I saw the various bits of web spoo about Yahoo Pipes this past week, and the first thing that came to mind was “Wow – it looks like just Quartz Composer!”.

I guess that’s a good thing – the visual data-flow style “language” (is markup a better term) is fairly easy to follow, even if it takes up a crap-ton of visual space. There’s some good examples out there now, even with the lurch that Yahoo had launching the ‘product’. I’m not even sure that I can really describe it as a product. Although I don’t know what else to call it.

Conceptually, I think it’s brilliant. It’s taking the concept of unix pipes (which I have embraced from years ago in my hacky shell “gettin’ something done” scripting) and applying it to something that you might call reasonably structured data – RSS.

I actually rather expect the structure of RSS to make things more difficult, even while it enables significantly more power to the process as well. With ye olde Unix style pipe, the most powerful tools worked from data streams of plain text delimited with line endings. The mighty grep, find, awk, sed combination. There’s still problems I solve with a habital scattering of those commands between |’s.

RSS (I’m including Atom in this horrific overloading of a specific term) has the benefit of being reasonably consistent in structure. There’s all sorts of nasty additions and complications to it, but you’ve got to admit – it’s a hell of a lot more regularly structured than the results of JDBC, ODBC, or Web (xml trash) Services. It’s simple. It has a few syntactic regular structures – and it can hold a representation of just about anything, albeit some less efficiently than others. Shoot – I’m using it day to day in not only web feeds, but build systems results and dashboards metrics for services that I manage.
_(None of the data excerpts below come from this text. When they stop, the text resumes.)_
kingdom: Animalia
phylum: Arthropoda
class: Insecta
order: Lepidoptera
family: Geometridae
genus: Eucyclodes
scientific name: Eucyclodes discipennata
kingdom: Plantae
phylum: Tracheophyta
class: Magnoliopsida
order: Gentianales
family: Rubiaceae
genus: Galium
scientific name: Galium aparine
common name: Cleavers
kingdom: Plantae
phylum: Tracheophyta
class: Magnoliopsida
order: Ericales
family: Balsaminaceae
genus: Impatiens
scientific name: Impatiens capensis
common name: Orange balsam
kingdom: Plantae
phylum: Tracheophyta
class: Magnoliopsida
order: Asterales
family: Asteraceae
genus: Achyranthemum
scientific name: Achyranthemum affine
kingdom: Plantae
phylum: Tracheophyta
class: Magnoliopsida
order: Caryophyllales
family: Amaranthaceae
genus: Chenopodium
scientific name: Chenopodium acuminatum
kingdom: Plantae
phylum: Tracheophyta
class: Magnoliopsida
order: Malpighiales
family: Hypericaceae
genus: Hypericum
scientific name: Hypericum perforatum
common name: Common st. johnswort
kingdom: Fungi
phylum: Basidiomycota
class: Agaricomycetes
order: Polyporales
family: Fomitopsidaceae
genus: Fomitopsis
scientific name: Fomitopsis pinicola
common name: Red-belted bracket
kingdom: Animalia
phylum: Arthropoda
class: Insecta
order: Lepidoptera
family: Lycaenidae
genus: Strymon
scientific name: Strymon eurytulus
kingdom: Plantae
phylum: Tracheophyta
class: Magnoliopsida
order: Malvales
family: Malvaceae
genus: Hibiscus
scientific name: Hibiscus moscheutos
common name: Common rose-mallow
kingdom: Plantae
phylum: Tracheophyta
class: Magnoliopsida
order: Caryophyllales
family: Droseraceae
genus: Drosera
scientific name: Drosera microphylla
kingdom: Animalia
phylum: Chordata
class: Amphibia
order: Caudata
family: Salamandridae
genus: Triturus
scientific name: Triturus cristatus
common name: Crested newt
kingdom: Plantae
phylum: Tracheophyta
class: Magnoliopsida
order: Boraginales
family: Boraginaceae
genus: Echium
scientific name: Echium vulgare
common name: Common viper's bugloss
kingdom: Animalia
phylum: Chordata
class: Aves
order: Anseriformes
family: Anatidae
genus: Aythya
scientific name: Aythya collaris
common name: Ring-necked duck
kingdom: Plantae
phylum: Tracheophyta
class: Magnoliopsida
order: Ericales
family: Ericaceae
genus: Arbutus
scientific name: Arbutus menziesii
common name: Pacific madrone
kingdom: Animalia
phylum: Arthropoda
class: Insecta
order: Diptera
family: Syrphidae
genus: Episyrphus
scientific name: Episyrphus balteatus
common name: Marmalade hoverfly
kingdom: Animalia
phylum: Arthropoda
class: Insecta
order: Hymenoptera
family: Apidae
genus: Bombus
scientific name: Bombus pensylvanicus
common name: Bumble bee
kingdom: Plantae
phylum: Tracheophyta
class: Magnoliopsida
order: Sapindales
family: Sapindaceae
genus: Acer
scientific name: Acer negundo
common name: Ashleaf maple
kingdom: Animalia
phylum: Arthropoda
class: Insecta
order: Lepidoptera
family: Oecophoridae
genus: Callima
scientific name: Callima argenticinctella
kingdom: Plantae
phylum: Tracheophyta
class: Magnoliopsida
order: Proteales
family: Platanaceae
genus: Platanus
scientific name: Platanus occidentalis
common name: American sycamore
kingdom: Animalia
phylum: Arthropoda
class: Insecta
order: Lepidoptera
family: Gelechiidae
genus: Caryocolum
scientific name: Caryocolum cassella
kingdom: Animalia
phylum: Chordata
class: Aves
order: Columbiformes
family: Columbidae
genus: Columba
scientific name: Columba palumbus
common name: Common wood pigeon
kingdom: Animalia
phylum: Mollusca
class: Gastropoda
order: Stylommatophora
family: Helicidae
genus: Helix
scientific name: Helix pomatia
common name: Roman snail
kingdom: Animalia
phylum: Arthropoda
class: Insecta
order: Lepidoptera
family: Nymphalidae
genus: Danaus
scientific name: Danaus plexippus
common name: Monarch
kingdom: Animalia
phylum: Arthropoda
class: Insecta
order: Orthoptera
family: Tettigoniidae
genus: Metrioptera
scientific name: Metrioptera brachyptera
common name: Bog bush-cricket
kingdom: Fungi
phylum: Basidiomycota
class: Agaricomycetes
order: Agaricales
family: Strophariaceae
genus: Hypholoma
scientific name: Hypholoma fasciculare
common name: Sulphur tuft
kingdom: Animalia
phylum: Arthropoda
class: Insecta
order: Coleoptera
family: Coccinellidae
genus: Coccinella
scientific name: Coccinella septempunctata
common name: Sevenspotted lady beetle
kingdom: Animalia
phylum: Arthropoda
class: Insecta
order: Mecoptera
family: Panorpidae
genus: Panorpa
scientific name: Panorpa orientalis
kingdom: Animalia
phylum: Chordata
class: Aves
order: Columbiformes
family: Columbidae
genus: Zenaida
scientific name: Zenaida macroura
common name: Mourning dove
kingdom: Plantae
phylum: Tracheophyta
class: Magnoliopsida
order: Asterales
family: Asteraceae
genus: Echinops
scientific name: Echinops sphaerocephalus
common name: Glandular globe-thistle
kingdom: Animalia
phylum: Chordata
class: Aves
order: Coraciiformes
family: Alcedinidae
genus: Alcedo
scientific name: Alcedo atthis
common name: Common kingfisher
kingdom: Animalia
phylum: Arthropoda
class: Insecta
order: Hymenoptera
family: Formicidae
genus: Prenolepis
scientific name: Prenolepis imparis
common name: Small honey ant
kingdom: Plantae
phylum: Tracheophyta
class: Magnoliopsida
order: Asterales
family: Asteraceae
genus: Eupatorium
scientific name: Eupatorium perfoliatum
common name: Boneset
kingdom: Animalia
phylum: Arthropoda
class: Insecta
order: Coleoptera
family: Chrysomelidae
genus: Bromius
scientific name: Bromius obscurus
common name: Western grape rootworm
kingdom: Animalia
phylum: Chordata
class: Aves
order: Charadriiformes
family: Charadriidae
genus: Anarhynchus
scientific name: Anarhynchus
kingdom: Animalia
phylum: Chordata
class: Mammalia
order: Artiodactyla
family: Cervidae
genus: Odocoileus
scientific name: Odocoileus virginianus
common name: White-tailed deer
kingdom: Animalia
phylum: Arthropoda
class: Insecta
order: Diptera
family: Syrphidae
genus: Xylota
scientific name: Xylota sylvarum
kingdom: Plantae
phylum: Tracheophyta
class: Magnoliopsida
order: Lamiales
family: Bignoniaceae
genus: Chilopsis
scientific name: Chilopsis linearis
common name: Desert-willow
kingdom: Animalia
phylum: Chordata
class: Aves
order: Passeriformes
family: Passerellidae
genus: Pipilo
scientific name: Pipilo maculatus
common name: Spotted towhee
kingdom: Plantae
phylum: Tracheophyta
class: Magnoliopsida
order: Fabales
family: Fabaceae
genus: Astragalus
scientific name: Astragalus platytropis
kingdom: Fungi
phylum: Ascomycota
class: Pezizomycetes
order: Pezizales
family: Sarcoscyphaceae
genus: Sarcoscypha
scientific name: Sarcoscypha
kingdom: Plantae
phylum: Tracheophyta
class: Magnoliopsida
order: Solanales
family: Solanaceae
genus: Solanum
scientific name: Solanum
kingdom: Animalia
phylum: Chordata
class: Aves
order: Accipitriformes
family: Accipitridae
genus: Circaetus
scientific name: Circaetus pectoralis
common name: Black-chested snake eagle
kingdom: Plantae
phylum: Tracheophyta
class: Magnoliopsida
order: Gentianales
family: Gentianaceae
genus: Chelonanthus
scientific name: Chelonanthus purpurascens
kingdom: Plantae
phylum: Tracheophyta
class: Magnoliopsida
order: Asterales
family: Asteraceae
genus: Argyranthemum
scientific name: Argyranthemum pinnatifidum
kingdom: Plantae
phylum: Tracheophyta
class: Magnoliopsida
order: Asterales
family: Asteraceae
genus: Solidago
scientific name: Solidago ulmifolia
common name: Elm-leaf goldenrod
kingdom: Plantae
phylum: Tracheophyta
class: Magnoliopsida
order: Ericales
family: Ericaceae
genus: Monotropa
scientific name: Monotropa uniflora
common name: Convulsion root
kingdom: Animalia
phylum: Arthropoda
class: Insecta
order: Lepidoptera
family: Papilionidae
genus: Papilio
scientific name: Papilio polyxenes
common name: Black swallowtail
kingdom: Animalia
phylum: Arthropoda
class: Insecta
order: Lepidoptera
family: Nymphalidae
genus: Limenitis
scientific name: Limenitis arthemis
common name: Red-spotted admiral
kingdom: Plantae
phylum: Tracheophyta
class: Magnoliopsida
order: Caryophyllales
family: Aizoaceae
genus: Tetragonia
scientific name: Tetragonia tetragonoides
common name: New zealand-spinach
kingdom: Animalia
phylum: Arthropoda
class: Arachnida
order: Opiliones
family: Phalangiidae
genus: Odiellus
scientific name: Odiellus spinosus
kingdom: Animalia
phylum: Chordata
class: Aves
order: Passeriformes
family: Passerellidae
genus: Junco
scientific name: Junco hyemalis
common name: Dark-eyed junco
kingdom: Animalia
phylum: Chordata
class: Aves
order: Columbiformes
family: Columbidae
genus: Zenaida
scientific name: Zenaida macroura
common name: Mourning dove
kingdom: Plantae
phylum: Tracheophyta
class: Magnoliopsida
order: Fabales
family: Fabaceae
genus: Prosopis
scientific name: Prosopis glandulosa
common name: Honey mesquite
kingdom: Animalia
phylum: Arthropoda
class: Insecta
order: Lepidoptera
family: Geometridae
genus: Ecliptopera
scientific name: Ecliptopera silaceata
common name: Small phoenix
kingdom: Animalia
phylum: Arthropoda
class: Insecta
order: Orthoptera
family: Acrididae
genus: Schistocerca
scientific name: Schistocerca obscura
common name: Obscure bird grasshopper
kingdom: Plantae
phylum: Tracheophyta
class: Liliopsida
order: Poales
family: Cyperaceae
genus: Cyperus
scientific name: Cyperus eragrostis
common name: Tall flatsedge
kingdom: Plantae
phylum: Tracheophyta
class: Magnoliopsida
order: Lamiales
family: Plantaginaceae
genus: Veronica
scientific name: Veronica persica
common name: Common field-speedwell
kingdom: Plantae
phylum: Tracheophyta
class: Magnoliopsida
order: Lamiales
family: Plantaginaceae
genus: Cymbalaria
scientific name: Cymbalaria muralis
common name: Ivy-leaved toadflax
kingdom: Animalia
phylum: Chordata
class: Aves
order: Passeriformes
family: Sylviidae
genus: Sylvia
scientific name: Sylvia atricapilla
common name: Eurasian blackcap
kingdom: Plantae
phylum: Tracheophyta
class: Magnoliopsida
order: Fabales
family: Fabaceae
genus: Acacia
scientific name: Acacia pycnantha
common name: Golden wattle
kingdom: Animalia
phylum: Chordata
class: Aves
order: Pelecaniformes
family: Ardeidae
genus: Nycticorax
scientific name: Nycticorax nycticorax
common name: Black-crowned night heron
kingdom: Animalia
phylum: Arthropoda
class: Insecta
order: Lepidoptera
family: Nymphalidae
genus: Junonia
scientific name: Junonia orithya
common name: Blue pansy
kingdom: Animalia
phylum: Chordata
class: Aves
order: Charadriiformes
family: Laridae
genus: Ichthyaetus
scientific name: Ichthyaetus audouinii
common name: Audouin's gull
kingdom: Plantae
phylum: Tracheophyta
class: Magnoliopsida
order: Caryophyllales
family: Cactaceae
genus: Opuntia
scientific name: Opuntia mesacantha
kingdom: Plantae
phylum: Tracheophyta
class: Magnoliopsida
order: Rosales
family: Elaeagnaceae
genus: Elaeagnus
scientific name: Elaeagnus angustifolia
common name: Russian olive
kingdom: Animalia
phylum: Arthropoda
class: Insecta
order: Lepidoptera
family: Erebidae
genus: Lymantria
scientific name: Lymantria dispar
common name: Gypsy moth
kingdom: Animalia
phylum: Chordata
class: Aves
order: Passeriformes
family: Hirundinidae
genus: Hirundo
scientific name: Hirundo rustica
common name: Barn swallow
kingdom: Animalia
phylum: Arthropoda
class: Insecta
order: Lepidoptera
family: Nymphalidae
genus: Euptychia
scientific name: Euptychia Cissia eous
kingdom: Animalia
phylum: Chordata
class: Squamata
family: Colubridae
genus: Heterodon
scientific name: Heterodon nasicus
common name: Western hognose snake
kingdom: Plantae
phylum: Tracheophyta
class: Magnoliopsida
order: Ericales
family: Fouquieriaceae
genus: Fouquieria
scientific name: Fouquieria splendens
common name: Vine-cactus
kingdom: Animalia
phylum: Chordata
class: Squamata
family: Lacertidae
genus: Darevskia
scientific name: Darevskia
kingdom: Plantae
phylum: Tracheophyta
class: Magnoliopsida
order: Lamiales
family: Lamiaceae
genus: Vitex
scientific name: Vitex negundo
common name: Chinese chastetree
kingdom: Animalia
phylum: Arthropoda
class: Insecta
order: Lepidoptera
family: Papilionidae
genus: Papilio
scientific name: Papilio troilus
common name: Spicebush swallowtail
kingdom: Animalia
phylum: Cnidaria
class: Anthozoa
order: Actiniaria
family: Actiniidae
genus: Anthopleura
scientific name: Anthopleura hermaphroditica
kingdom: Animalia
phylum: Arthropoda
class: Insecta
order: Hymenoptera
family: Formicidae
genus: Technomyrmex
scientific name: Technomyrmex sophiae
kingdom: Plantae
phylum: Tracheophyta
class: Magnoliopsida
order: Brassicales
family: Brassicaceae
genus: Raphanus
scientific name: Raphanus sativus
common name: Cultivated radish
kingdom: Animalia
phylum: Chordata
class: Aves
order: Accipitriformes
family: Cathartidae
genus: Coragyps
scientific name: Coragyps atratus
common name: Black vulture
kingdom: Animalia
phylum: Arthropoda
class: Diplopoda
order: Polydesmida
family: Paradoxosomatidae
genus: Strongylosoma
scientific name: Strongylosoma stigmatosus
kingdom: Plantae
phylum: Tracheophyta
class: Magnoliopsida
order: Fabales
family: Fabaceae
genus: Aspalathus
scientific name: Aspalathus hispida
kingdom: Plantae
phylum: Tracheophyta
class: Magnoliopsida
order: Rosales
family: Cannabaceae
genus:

“Back in the day” (where the hell did that phrase come from anyway?) I fiddled with a language called Prograph that I desperately wanted to love. It was clunky, and ultimately not fulfilling in it’s efficiency of getting things done – but I wanted a visual mechanism for programming – I dunno, cause I’m a visual kind of guy. Variations of that markup/language live on in the form of Marten and the open source project The Open Prograph Initiative. A neat concept, and I think the precursor to what Yahoo Pipes (or equivilant kinds of things) could be.

And of course I’d be remiss without mentioning the MacOS X platform specific goody that’s more generic – Anthracite – a product that Joe Pezillo has been cobbling on for a good couples of years. It does the RSS routing and twiddling thing too – as well as a whole lot of other data types. And then of course there’s Automator – no forking in it with simple use, but effectively another set of pipes where you stage data flowing from one process to another, hopefully coming out with something useful in the end.

The thing that really brings Pipes to the front is that it’s editable on the web. “Just a matter of time” maybe, before someone did it – made a visual dataflow that you could edit with the javascript/ajaxy goodness that’s been worming back into the foreground again. Still, just having done it is a major step forward.

Beyond all that babbling, I don’t really know where it’s going to go – or how useful it’ll ultimately be to me personally. Of course I’ll fiddling and find out, but at the moment I’m just excited by seeing that it exists.